L’adoption d’une Constitution avant la tenue des législatives et de la présidentielle est indispensable, car ce document définit les prérogatives des différents organes du pouvoir (exécutif, législatif et judiciaire) et délimite les frontières, parfois tenues, entre eux. Il en découle aussi la promulgation des lois nécessaires aux échéances électorales, précisant les modalités des candidatures, de financement et des campagnes électorales, etc. La Constitution a ainsi le mérite d’éviter de possibles futurs conflits de prérogatives entre organes du pouvoir et/ou de postes électifs. La situation actuelle où deux centres de pouvoir et deux parlements, soutenus par diverses milices armées, forces politiques et tribus, se disputent le pouvoir, découle en partie de ce flou constitutionnel.

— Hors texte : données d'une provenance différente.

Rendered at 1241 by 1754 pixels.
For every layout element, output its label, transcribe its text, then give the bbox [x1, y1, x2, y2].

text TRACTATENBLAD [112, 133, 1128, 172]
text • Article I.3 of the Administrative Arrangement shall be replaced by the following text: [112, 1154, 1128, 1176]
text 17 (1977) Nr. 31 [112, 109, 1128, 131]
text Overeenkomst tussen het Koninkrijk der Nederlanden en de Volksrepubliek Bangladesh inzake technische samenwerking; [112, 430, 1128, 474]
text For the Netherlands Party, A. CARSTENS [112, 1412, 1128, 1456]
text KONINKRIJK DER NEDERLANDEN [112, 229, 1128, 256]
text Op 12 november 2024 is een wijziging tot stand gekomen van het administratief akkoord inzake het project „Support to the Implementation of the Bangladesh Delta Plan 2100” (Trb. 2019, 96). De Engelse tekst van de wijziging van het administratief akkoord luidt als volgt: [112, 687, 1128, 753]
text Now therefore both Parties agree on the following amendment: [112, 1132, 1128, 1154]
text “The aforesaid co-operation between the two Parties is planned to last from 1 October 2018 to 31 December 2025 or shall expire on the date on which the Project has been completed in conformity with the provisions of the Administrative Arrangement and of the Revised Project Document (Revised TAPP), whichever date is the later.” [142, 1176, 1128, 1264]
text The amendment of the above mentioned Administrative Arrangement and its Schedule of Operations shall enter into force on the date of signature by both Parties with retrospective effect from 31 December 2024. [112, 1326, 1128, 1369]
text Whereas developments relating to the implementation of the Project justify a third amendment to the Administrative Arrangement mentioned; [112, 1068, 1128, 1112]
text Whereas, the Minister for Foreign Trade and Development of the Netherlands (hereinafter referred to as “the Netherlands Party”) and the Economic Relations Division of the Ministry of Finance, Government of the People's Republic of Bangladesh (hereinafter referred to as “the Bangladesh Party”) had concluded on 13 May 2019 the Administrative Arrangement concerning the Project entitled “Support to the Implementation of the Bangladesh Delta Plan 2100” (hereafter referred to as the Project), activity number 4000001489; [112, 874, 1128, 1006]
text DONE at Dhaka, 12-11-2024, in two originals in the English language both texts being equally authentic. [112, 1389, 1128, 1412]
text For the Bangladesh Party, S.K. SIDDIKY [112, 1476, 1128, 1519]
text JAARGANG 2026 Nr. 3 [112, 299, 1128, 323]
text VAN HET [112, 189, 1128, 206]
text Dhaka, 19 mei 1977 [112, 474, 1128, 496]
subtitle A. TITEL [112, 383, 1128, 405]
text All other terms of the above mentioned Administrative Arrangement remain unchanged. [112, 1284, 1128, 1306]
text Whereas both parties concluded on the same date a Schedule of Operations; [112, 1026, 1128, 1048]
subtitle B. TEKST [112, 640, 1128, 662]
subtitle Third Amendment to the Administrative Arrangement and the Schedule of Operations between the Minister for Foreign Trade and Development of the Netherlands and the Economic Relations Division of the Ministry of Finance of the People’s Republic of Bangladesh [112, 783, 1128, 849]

Une telle lacune constitutionnelle donnera l’occasion à des forces politiques risquant la marginalisation et relayées par des milices armées, pour faire dérailler le processus d’un retour à la normale. Il s’agit notamment de la milice de la ville de Misrata (ouest), qui avait aidé le premier ministre Fayez Al-Sarraj à prendre le contrôle de la capitale Tripoli lors de son entrée en fonction le 12 mars 2016. Depuis, d’autres milices plus proches du premier ministre ont peu à peu pris le contrôle de la ville, réduisant l’influence dont bénéficiait celle de Misrata dans l’ouest du pays, fief du gouvernement d’entente nationale d’Al-Sarraj. Cette marginalisation progressive a poussé la milice de Misrata à chercher à faire alliance avec une autre milice qui risque également la marginalisation politique, celle de la ville de Zintan (ouest). Toutes deux, bien que présentes aux négociations de Paris, ont fait une déclaration commune rejetant l’accord du 29 mai. La région du Fezzan, au sud, se trouve presque dans la même situation, reléguée dans le dialogue entre forces politiques libyennes.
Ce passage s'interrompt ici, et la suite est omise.